───── Data to process ─────

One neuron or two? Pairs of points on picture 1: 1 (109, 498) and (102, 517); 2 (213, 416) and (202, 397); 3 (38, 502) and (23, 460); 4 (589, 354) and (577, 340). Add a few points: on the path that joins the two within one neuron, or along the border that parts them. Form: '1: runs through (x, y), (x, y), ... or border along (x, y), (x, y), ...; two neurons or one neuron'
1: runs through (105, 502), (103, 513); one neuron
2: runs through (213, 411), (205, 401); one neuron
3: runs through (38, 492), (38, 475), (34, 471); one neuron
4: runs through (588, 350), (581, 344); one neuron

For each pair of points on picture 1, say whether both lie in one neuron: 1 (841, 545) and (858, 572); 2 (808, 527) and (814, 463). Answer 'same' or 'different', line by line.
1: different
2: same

─────

Exercise brief: Produce exactly the lines from the one containing "For each pair" through the final line of the records above, both included, and no others.

Task answer:
For each pair of points on picture 1, say whether both lie in one neuron: 1 (841, 545) and (858, 572); 2 (808, 527) and (814, 463). Answer 'same' or 'different', line by line.
1: different
2: same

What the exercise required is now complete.